General Information Of Bali Part II


Considering the huge influence and power of Islam at the time, it is worth pondering why and how Bali still remained strongly Hindu and Buddhist. Batu Renggong, also known as Dewa Agung, means great god, became king in 1550, and this title became hereditary through the succeeding generations of the kingdom of Gelgel, and later Klungkung, until the twentieth century. Bali reached the pinnacle of its Golden Era under the reign of the Batu Renggong, the great god ruler.
Bali's decline started when Batu Renggong's grandson, DI Made bekung, lost Blambangan, Lombok and Sumbawa. DI Made Bekung's chief minister, Gusti Agung Maruti, even tually rebelled and reigned from 1650 till 1686, when he in turn was killed by DI Made Bekung's son, Dewa Agung Jambe, who then moved the court to Klungkung, and named his new palace the Semarapura, Abode of the God of Love.

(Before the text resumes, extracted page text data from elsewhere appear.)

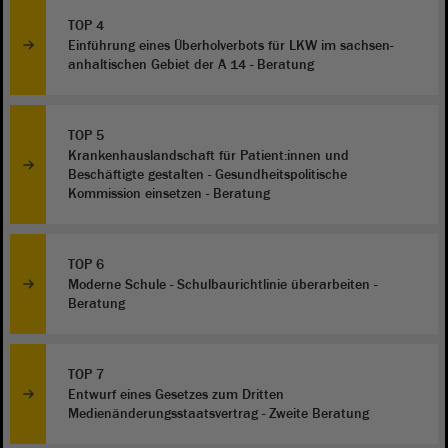
TOP 4
Einführung eines Überholverbots für LKW im sachsen-
anhaltischen Gebiet der A 14 - Beratung
TOP 5
Krankenhauslandschaft für Patient:innen und
Beschäftigte gestalten - Gesundheitspolitische
Kommission einsetzen - Beratung
TOP 6
Moderne Schule - Schulbaurichtlinie überarbeiten -
Beratung
TOP 7
Entwurf eines Gesetzes zum Dritten
Medienänderungsstaatsvertrag - Zweite Beratung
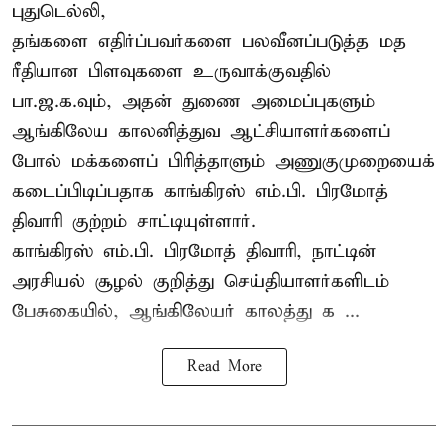
புதுடெல்லி,
தங்களை எதிர்ப்பவர்களை பலவீனப்படுத்த மத
ரீதியான பிளவுகளை உருவாக்குவதில்
பா.ஜ.க.வும், அதன் துணை அமைப்புகளும்
ஆங்கிலேய காலனித்துவ ஆட்சியாளர்களைப்
போல் மக்களைப் பிரித்தாளும் அணுகுமுறையைக்
கடைப்பிடிப்பதாக காங்கிரஸ் எம்.பி. பிரமோத்
திவாரி குற்றம் சாட்டியுள்ளார்.
காங்கிரஸ் எம்.பி. பிரமோத் திவாரி, நாட்டின்
அரசியல் சூழல் குறித்து செய்தியாளர்களிடம்
பேசுகையில், ஆங்கிலேயர் காலத்து க ...
Read More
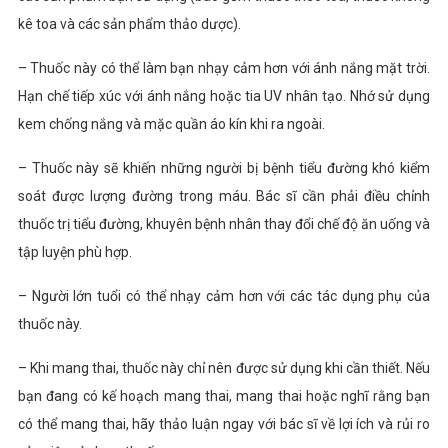
kê toa và các sản phẩm thảo dược).
– Thuốc này có thể làm bạn nhạy cảm hơn với ánh nắng mặt trời.
Hạn chế tiếp xúc với ánh nắng hoặc tia UV nhân tạo. Nhớ sử dụng
kem chống nắng và mặc quần áo kín khi ra ngoài.
– Thuốc này sẽ khiến những người bị bệnh tiểu đường khó kiểm
soát được lượng đường trong máu. Bác sĩ cần phải điều chỉnh
thuốc trị tiểu đường, khuyên bệnh nhân thay đổi chế độ ăn uống và
tập luyện phù hợp.
– Người lớn tuổi có thể nhạy cảm hơn với các tác dụng phụ của
thuốc này.
– Khi mang thai, thuốc này chỉ nên được sử dụng khi cần thiết. Nếu
bạn đang có kế hoạch mang thai, mang thai hoặc nghĩ rằng bạn
có thể mang thai, hãy thảo luận ngay với bác sĩ về lợi ích và rủi ro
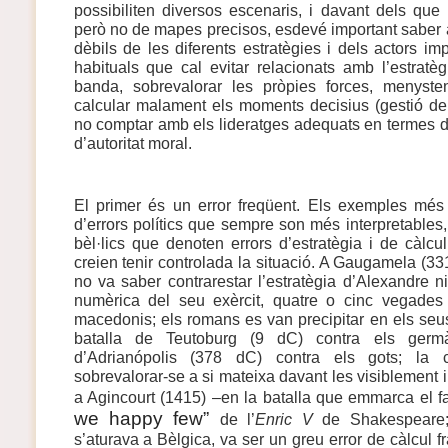
possibiliten diversos escenaris, i davant dels que
però no de mapes precisos, esdevé important saber ana
dèbils de les diferents estratègies i dels actors imp
habituals que cal evitar relacionats amb l’estratèg
banda, sobrevalorar les pròpies forces, menysten
calcular malament els moments decisius (gestió del
no comptar amb els lideratges adequats en termes d
d’autoritat moral.
El primer és un error freqüent. Els exemples més 
d’errors polítics que sempre son més interpretables, 
bèl·lics que denoten errors d’estratègia i de càlcu
creien tenir controlada la situació. A Gaugamela (331
no va saber contrarestar l’estratègia d’Alexandre ni 
numèrica del seu exèrcit, quatre o cinc vegade
macedonis; els romans es van precipitar en els seus
batalla de Teutoburg (9 dC) contra els germà
d’Adrianópolis (378 dC) contra els gots; la c
sobrevalorar-se a si mateixa davant les visiblement i
a Agincourt (1415) –en la batalla que emmarca el 
we happy few”
de l’
Enric V
de Shakespeare; 
s’aturava a Bèlgica, va ser un greu error de càlcul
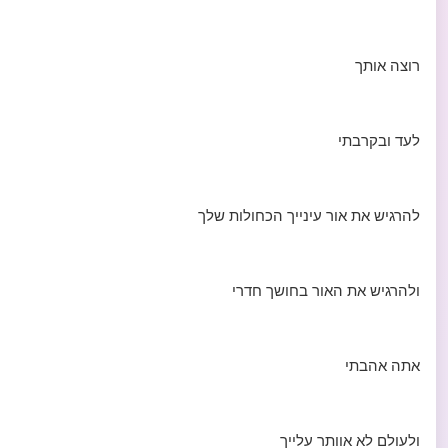
רוצה אותך
לעד ובקרבתי
להרגיש את אור עינייך הכחולות שלך
ולהרגיש את האור בחושך חדרי
אתה אהבתי
ולעולם לא אוותר עלייך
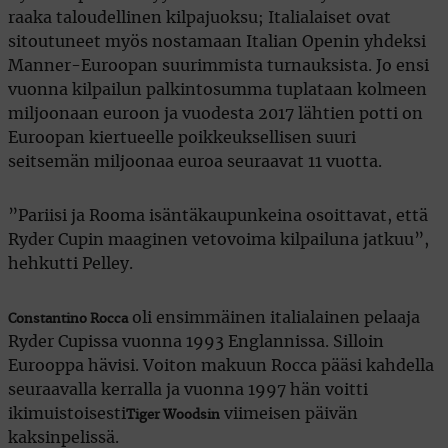
raaka taloudellinen kilpajuoksu; Italialaiset ovat
sitoutuneet myös nostamaan Italian Openin yhdeksi
Manner-Euroopan suurimmista turnauksista. Jo ensi
vuonna kilpailun palkintosumma tuplataan kolmeen
miljoonaan euroon ja vuodesta 2017 lähtien potti on
Euroopan kiertueelle poikkeuksellisen suuri
seitsemän miljoonaa euroa seuraavat 11 vuotta.
”Pariisi ja Rooma isäntäkaupunkeina osoittavat, että
Ryder Cupin maaginen vetovoima kilpailuna jatkuu”,
hehkutti Pelley.
oli ensimmäinen italialainen pelaaja
Constantino Rocca
Ryder Cupissa vuonna 1993 Englannissa. Silloin
Eurooppa hävisi. Voiton makuun Rocca pääsi kahdella
seuraavalla kerralla ja vuonna 1997 hän voitti
ikimuistoisesti
viimeisen päivän
Tiger Woodsin
kaksinpelissä.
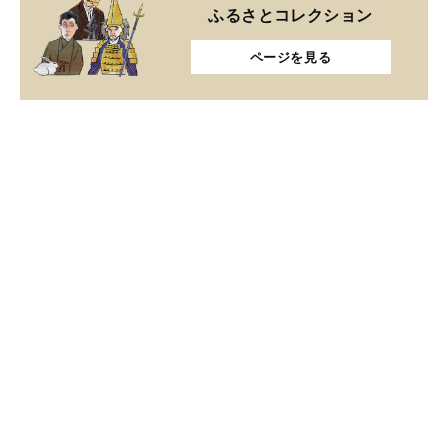
ふるさとコレクション
ページを見る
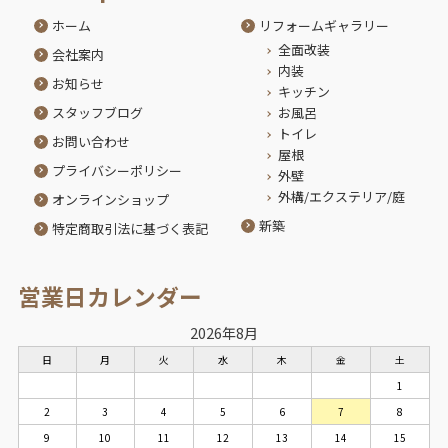
ホーム
リフォームギャラリー
全面改装
会社案内
内装
お知らせ
キッチン
スタッフブログ
お風呂
トイレ
お問い合わせ
屋根
プライバシーポリシー
外壁
外構/エクステリア/庭
オンラインショップ
新築
特定商取引法に基づく表記
営業日カレンダー
2026年8月
日
月
火
水
木
金
土
1
2
3
4
5
6
7
8
9
10
11
12
13
14
15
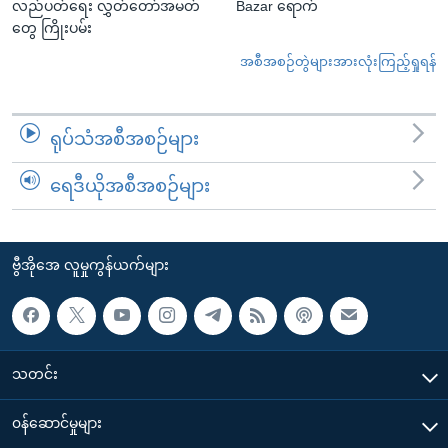
လည်ပတ်ရေး လွှတ်တော်အမတ်
Bazar ရောက်
တွေ ကြိုးပမ်း
အစီအစဉ်တွဲများအားလုံးကြည့်ရှုရန်
ရုပ်သံအစီအစဉ်များ
ရေဒီယိုအစီအစဉ်များ
ဗွီအိုအေ လူမှုကွန်ယက်များ
သတင်း
၀န်ဆောင်မှုများ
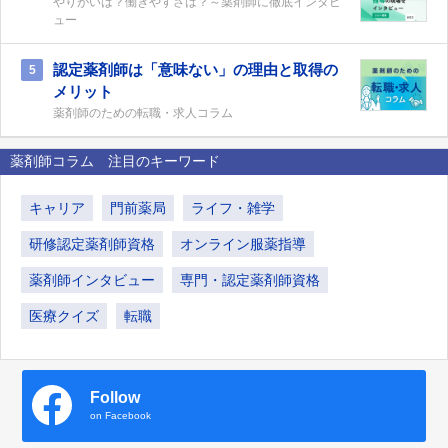
やりがいは？働きやすさは？～薬剤師に徹底インタビ
ュー
認定薬剤師は「意味ない」の理由と取得の
5
メリット
薬剤師のための転職・求人コラム
薬剤師コラム 注目のキーワード
キャリア
門前薬局
ライフ・雑学
研修認定薬剤師資格
オンライン服薬指導
薬剤師インタビュー
専門・認定薬剤師資格
医療クイズ
転職
Follow
on Facebook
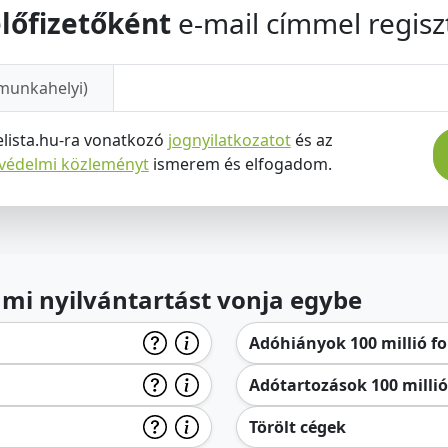
lőfizetőként
e-mail címmel regiszt
munkahelyi)
elista.hu-ra vonatkozó
jognyilatkozatot
és az
tvédelmi közleményt
ismerem és elfogadom.
lami nyilvántartást vonja egybe
Adóhiányok 100 millió for
Adótartozások 100 millió 
Törölt cégek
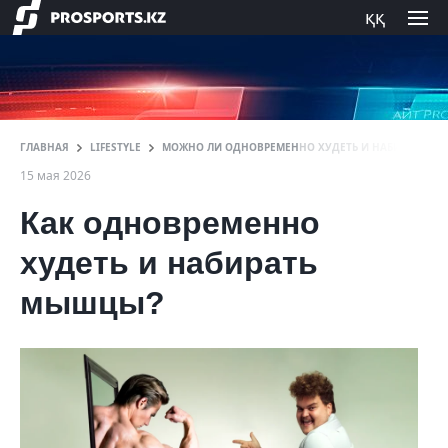
ққ
ГЛАВНАЯ
LIFESTYLE
МОЖНО ЛИ ОДНОВРЕМЕННО ХУДЕТЬ И НАБИРАТЬ М
15 мая 2026
Как одновременно
худеть и набирать
мышцы?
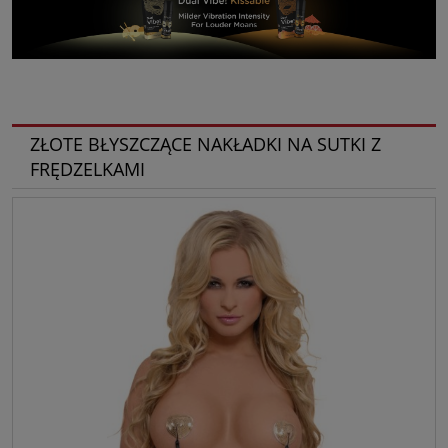
ZŁOTE BŁYSZCZĄCE NAKŁADKI NA SUTKI Z
FRĘDZELKAMI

Agriculture was once Bali's main economic drive but tourism is now the largest income source per capita. The locals still grow rice for personal consumption; however, their main sources of agricultureal income are coconuts for copra and the sale of cattle and pigs. Coffee and tobacco are also sold to wholesalers for export. 

Bali is part of the Republic of Indonesia, and lies only about 8 degrees south of the equator, in the Indian Ocean, to the east of Java and North-West of Australia. Bali is in the Central Indonesia Standard Time zone, and is GMT plus 8 hours. Measuring only 140 km by 80 km (area 5620 sq. km), the island is dominated by a series of towering volcanoes that range its entire width. The tallest is Gunung (Mount) Agung (over 3000m), where the Besakih Temple - revered as the holy "Mother Temple" - is built.

With 4 million people, Bali is a very densely populated island. The population is almost all Indonesian, with the usual small Chinese contingent in the big towns, a sprinkling of Indian merchants, plus a number of more or less permanent visitors amongst the Westerners in Bali. The Balinese, like most Indonesians, speak a local language (bahasa daerah) as their first tongue, but the official national language, Indonesian (locally called Bahasa Indonesia or simply Bahasa, meaning language) is almost universally taught in schools and is spoken by nearly every Indonesian. Originally a lingua franca for most of the region, including present-day Malaysia (and thus closely related to Malay), it was accepted by the Dutch as the de facto language for the colony and declared the official language after independence.

The Balinese are Hindu yet their religion is very difrenet from that of the Indian variety. They do have a caste system, but there are no untouchables and occupation is not governed by caste. In fact, the only thing that reflects the caste system is the language which has three tiers; 95% of all the Balinese are Hindu Dharma, and speak low or everyday Balinese with each other, Middle Balinese is used for talking to strangers, at formal occasions and to people of the higher Ksatria caste, High Balinese is used when talking to the highest class, the Brahmana, or to a pedanda (priest). It may sound complicated, but most of the words at the low and medium levels are the same, whereas High Balinese is a mixture of Middle Balinese and Kawi, the ancient Javanese language.